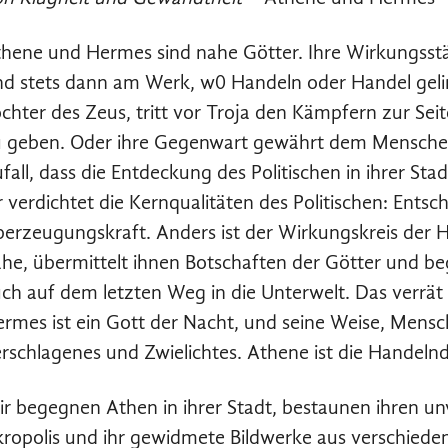
hene und Hermes sind nahe Götter. Ihre Wirkungsstä
nd stets dann am Werk, w0 Handeln oder Handel geli
chter des Zeus, tritt vor Troja den Kämpfern zur Se
 geben. Oder ihre Gegenwart gewährt dem Menschen
fall, dass die Entdeckung des Politischen in ihrer St
r verdichtet die Kernqualitäten des Politischen: Entsch
erzeugungskraft. Anders ist der Wirkungskreis der 
he, übermittelt ihnen Botschaften der Götter und beg
ch auf dem letzten Weg in die Unterwelt. Das verrät
rmes ist ein Gott der Nacht, und seine Weise, Mens
rschlagenes und Zwielichtes. Athene ist die Handelnd
r begegnen Athen in ihrer Stadt, bestaunen ihren un
ropolis und ihr gewidmete Bildwerke aus verschiede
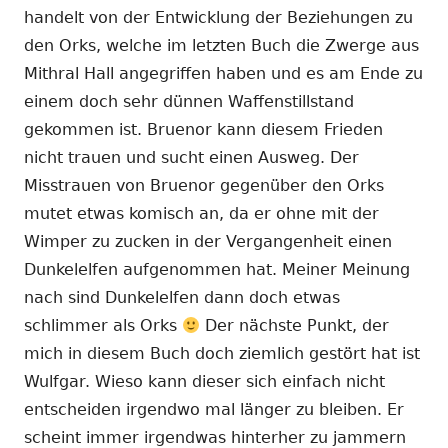
handelt von der Entwicklung der Beziehungen zu
den Orks, welche im letzten Buch die Zwerge aus
Mithral Hall angegriffen haben und es am Ende zu
einem doch sehr dünnen Waffenstillstand
gekommen ist. Bruenor kann diesem Frieden
nicht trauen und sucht einen Ausweg. Der
Misstrauen von Bruenor gegenüber den Orks
mutet etwas komisch an, da er ohne mit der
Wimper zu zucken in der Vergangenheit einen
Dunkelelfen aufgenommen hat. Meiner Meinung
nach sind Dunkelelfen dann doch etwas
schlimmer als Orks
Der nächste Punkt, der
mich in diesem Buch doch ziemlich gestört hat ist
Wulfgar. Wieso kann dieser sich einfach nicht
entscheiden irgendwo mal länger zu bleiben. Er
scheint immer irgendwas hinterher zu jammern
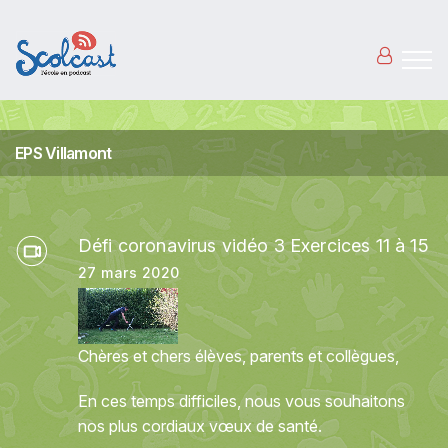
Aller au contenu principal
EPS Villamont
Défi coronavirus vidéo 3 Exercices 11 à 15
27 mars 2020
Chères et chers élèves, parents et collègues,
En ces temps difficiles, nous vous souhaitons
nos plus cordiaux vœux de santé.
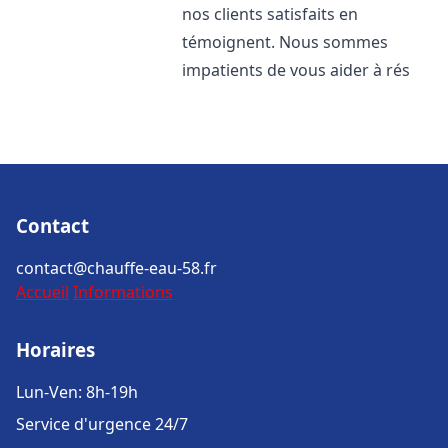
nos clients satisfaits en
témoignent. Nous sommes
impatients de vous aider à rés
Contact
contact@chauffe-eau-58.fr
Accueil
Informations
Horaires
Lun-Ven: 8h-19h
Service d'urgence 24/7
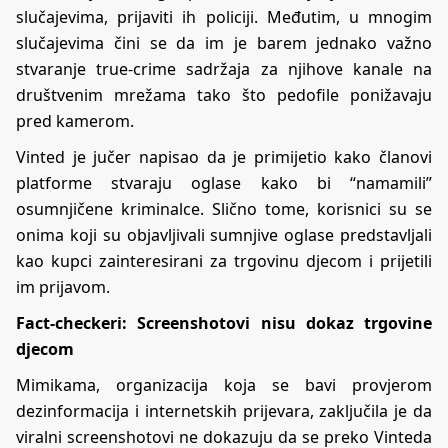
slučajevima, prijaviti ih policiji. Međutim, u mnogim
slučajevima čini se da im je barem jednako važno
stvaranje true-crime sadržaja za njihove kanale na
društvenim mrežama tako što pedofile ponižavaju
pred kamerom.
Vinted je jučer napisao da je primijetio kako članovi
platforme stvaraju oglase kako bi “namamili”
osumnjičene kriminalce. Slično tome, korisnici su se
onima koji su objavljivali sumnjive oglase predstavljali
kao kupci zainteresirani za trgovinu djecom i prijetili
im prijavom.
Fact-checkeri: Screenshotovi nisu dokaz trgovine
djecom
Mimikama
, organizacija koja se bavi provjerom
dezinformacija i internetskih prijevara, zaključila je da
viralni screenshotovi ne dokazuju da se preko Vinteda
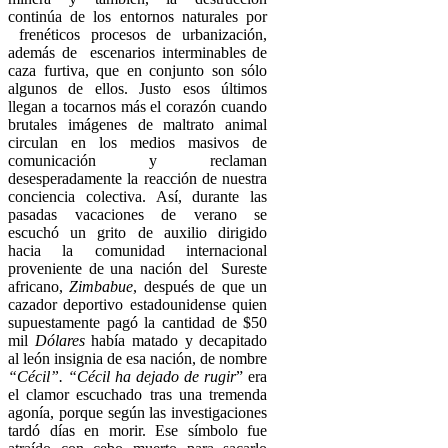
continúa de los entornos naturales por
frenéticos procesos de urbanización,
además de escenarios interminables de
caza furtiva, que en conjunto son sólo
algunos de ellos. Justo esos últimos
llegan a tocarnos más el corazón cuando
brutales imágenes de maltrato animal
circulan en los medios masivos de
comunicación y reclaman
desesperadamente la reacción de nuestra
conciencia colectiva. Así, durante las
pasadas vacaciones de verano se
escuchó un grito de auxilio dirigido
hacia la comunidad internacional
proveniente de una nación del Sureste
africano,
Zimbabue
, después de que un
cazador deportivo estadounidense quien
supuestamente pagó la cantidad de $50
mil
Dólares
había matado y decapitado
al león insignia de esa nación, de nombre
“Cécil”. “Cécil ha dejado de rugir
” era
el clamor escuchado tras una tremenda
agonía, porque según las investigaciones
tardó días en morir. Ese símbolo fue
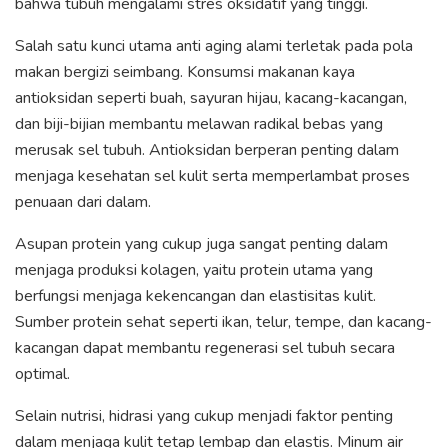
bahwa tubuh mengalami stres oksidatif yang tinggi.
Salah satu kunci utama anti aging alami terletak pada pola
makan bergizi seimbang. Konsumsi makanan kaya
antioksidan seperti buah, sayuran hijau, kacang-kacangan,
dan biji-bijian membantu melawan radikal bebas yang
merusak sel tubuh. Antioksidan berperan penting dalam
menjaga kesehatan sel kulit serta memperlambat proses
penuaan dari dalam.
Asupan protein yang cukup juga sangat penting dalam
menjaga produksi kolagen, yaitu protein utama yang
berfungsi menjaga kekencangan dan elastisitas kulit.
Sumber protein sehat seperti ikan, telur, tempe, dan kacang-
kacangan dapat membantu regenerasi sel tubuh secara
optimal.
Selain nutrisi, hidrasi yang cukup menjadi faktor penting
dalam menjaga kulit tetap lembap dan elastis. Minum air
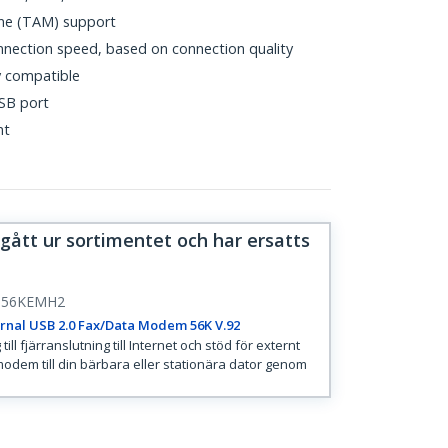
ne (TAM) support
onnection speed, based on connection quality
y compatible
SB port
nt
gått ur sortimentet och har ersatts
B56KEMH2
rnal USB 2.0 Fax/Data Modem 56K V.92
till fjärranslutning till Internet och stöd för externt
odem till din bärbara eller stationära dator genom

┄┄┄┄┄┄┄┄┄┄┄┄┄┄┄┄┄┄┄┄

**THE PROBLEM:** Retype, word for word, only the line holding "dejado de rugir" and the lines after it through the final line of the listing above, and leave every picture out.

**SOLUTION FOR THIS TASK:**
“Cécil”. “Cécil ha dejado de rugir
” era
el clamor escuchado tras una tremenda
agonía, porque según las investigaciones
tardó días en morir. Ese símbolo fue
bahwa tubuh mengalami stres oksidatif yang tinggi.
Salah satu kunci utama anti aging alami terletak pada pola
makan bergizi seimbang. Konsumsi makanan kaya
antioksidan seperti buah, sayuran hijau, kacang-kacangan,
dan biji-bijian membantu melawan radikal bebas yang
merusak sel tubuh. Antioksidan berperan penting dalam
menjaga kesehatan sel kulit serta memperlambat proses
penuaan dari dalam.
Asupan protein yang cukup juga sangat penting dalam
menjaga produksi kolagen, yaitu protein utama yang
berfungsi menjaga kekencangan dan elastisitas kulit.
Sumber protein sehat seperti ikan, telur, tempe, dan kacang-
kacangan dapat membantu regenerasi sel tubuh secara
optimal.
Selain nutrisi, hidrasi yang cukup menjadi faktor penting
dalam menjaga kulit tetap lembap dan elastis. Minum air
ne (TAM) support
onnection speed, based on connection quality
y compatible
SB port
nt
gått ur sortimentet och har ersatts
B56KEMH2
rnal USB 2.0 Fax/Data Modem 56K V.92
till fjärranslutning till Internet och stöd för externt
odem till din bärbara eller stationära dator genom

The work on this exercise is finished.